Testing the OS Version on Darwin/Mac OS X in bash ¬
2008-08-14
I’ve been updating an installer bash
script that needs to install different files depending on the version of Mac OS X (and Darwin, for that matter) that the machine is running and so set out to find the easiest, most straightforward way to check the OS version.
Of course, the hostinfo
command shows you most of the juicy details one would need, but it’s not worth trying to parse it. sysctl
lets you query various kernel states, including the OS release version:
sysctl -n kern.osrelease
Which will spit back something like the following (on Mac OS X 10.5.4, in this example):
9.4.0
This is the Darwin release number. To convert a darwin release version number to a Mac OS X version number just subtract 4 from the major revision (9, in this case) and then prepend the ’10.’ to the entire thing. So, 9.4.0 becomes 10.5.4.0.
You can also use uname -r
to get the OS release version, but I’m going to stick with sysctl
for now.
Of course, you can’t do a direct comparison, so you’ll want to compare either the major or the minor revision (the last release field is always zero, so it can be ignored). The easiest way to do that is to pipe the output from sysctl
through the cut
command.

:: Work request 1 ::
From the post on checking the Mac OS X version in bash, output the stretch from "Of course, the" through "9.4.0 becomes 10.5.4.0." word for word.
:: Work request 2 ::
In the post on checking the Mac OS X version in bash, how is a Darwin release number converted to a Mac OS X version number?

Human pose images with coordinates
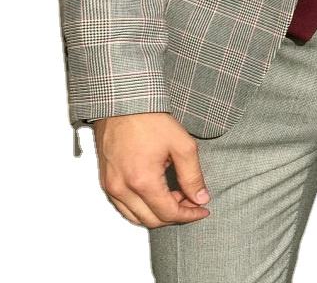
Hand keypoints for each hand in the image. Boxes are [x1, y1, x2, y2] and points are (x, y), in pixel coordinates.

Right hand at [92, 112, 210, 227]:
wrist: (123, 103)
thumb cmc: (149, 119)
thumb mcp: (181, 144)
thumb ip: (192, 175)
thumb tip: (200, 198)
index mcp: (142, 181)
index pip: (168, 213)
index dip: (189, 215)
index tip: (202, 210)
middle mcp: (122, 189)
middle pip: (151, 220)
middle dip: (175, 215)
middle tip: (192, 201)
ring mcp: (111, 186)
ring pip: (136, 217)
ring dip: (158, 213)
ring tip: (176, 195)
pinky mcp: (106, 181)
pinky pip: (124, 206)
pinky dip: (142, 207)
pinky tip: (158, 192)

:: Response box 1 ::
Of course, the hostinfo
command shows you most of the juicy details one would need, but it’s not worth trying to parse it. sysctl
lets you query various kernel states, including the OS release version:
sysctl -n kern.osrelease
Which will spit back something like the following (on Mac OS X 10.5.4, in this example):
9.4.0
This is the Darwin release number. To convert a darwin release version number to a Mac OS X version number just subtract 4 from the major revision (9, in this case) and then prepend the ’10.’ to the entire thing. So, 9.4.0 becomes 10.5.4.0.

:: Response box 2 ::
Subtract 4 from the major revision and then prepend "10." to the entire number, so 9.4.0 becomes 10.5.4.0.